How to tell ansible to use a key

Question

I'm not very familiar with ansible. The problem I have at the moment is the following: I have a master - nodes environment with multiple nodes. My ansible needs to access my nodes but can't access them.

SSH Error: Permission denied (publickey,gssapi-keyex,gssapi-with-mic).

I'm able to SSH from my master to each node but only by using a key:

ssh -i key-to-node.pem centos@ec2...

Is it possible to setup something to allow ansible to connect to the created hosts?

Answer 1

You can define your pem file in your ansible.cfg:

private_key_file=key-to-node.pem

If you don't have one, create one at the same location where you playbook is or in /etc/ansible/ansible.cfg.

If you have different keys for your hosts, you can also define the key in your inventory:

ansible_ssh_private_key_file=key-to-node.pem

Also, if you would have configured ssh to work without explicitly passing the private key file (in your .ssh/config) Ansible would automatically work.

---

Adding an example from the OpenShift page, as mentioned in the comments.

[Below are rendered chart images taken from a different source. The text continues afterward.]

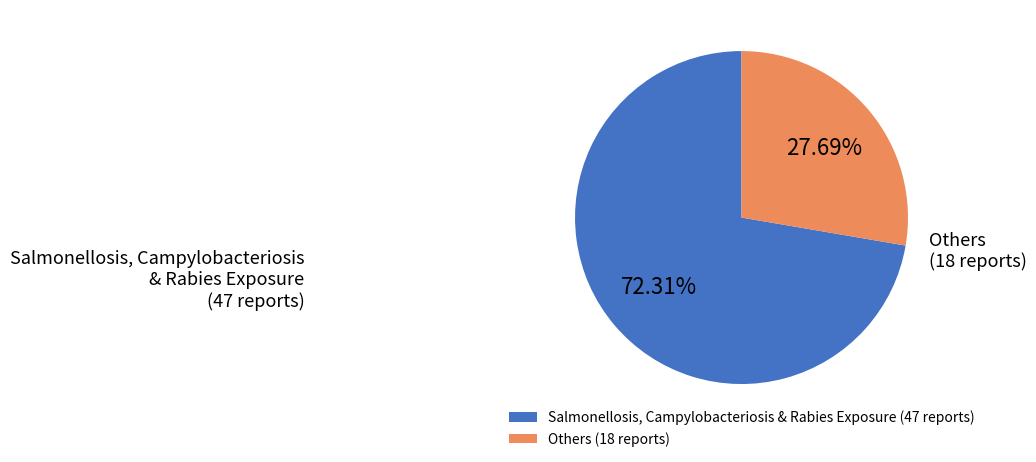

Rank the categories by value from lowest to highest.

Others (18 reports), Salmonellosis, Campylobacteriosis & Rabies Exposure (47 reports)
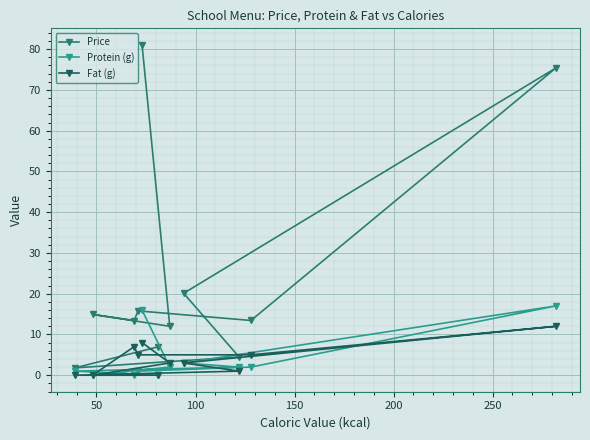

Reading left to right, transcribe all the data shown in this chart.

Price: 1.8	14.9	13.4	15.8	81.1	7.0	12.0	20.1	4.5	13.4	75.4
Protein (g): 1.0	0.0	0.0	1.0	16.0	0.0	2.0	3.0	2.0	2.0	17.0
Fat (g): 0.0	0.0	7.0	5.0	8.0	0.0	3.0	3.0	1.0	5.0	12.0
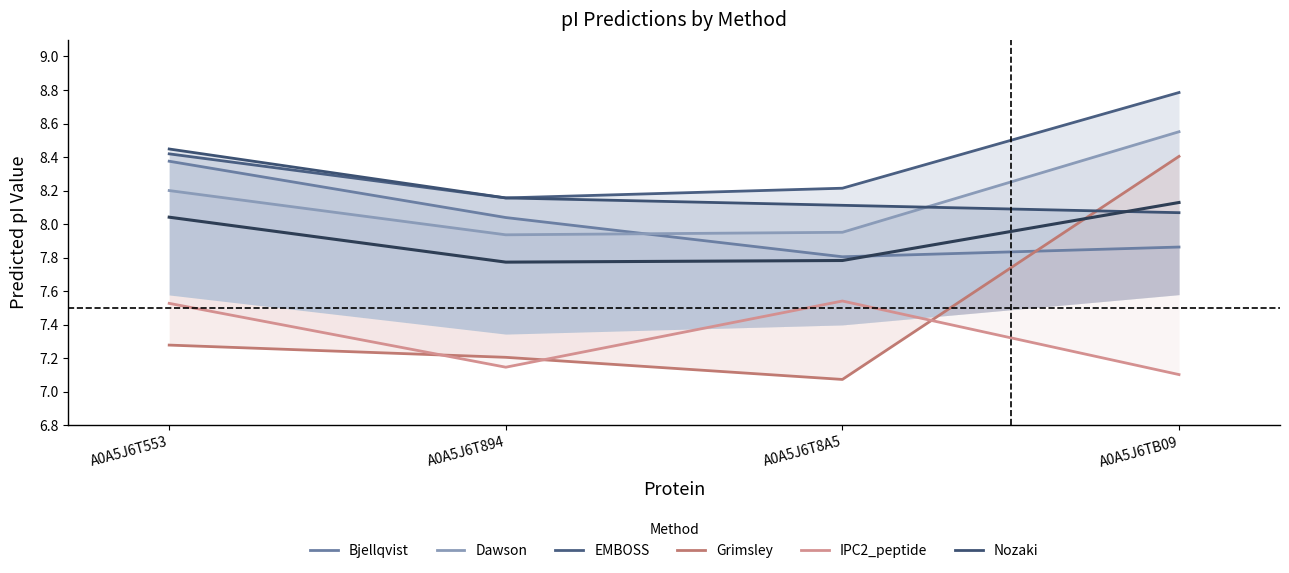

Is it true that IPC2_peptide equals 7.5 at A0A5J6T553?

True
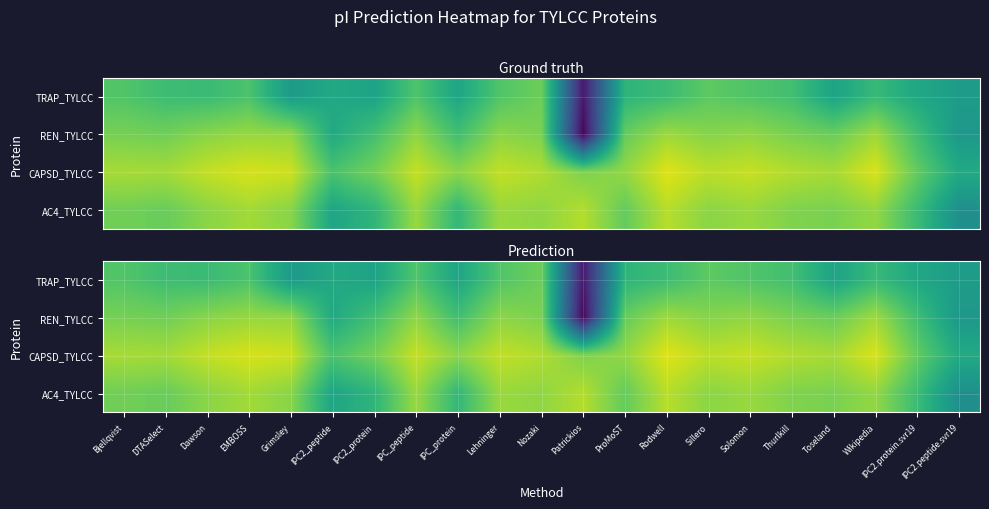

Is it true that REN_TYLCC equals 8.9 at IPC_protein?

True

I personally have never configured it this way (as I have set up everything via ~/.ssh/config but according to the docs it should be working like this:

[masters]
master.example.com ansible_ssh_private_key_file=1.pem

# host group for nodes, includes region info
[nodes]
node1.example.com openshift_node_labels="{'region': 'primary', 'zone': 'east'}" ansible_ssh_private_key_file=2.pem

Alternatively, since you have multiple nodes and maybe the same key for all of them, you can define a separate nodes:vars section

[nodes:vars]
ansible_ssh_private_key_file=2.pem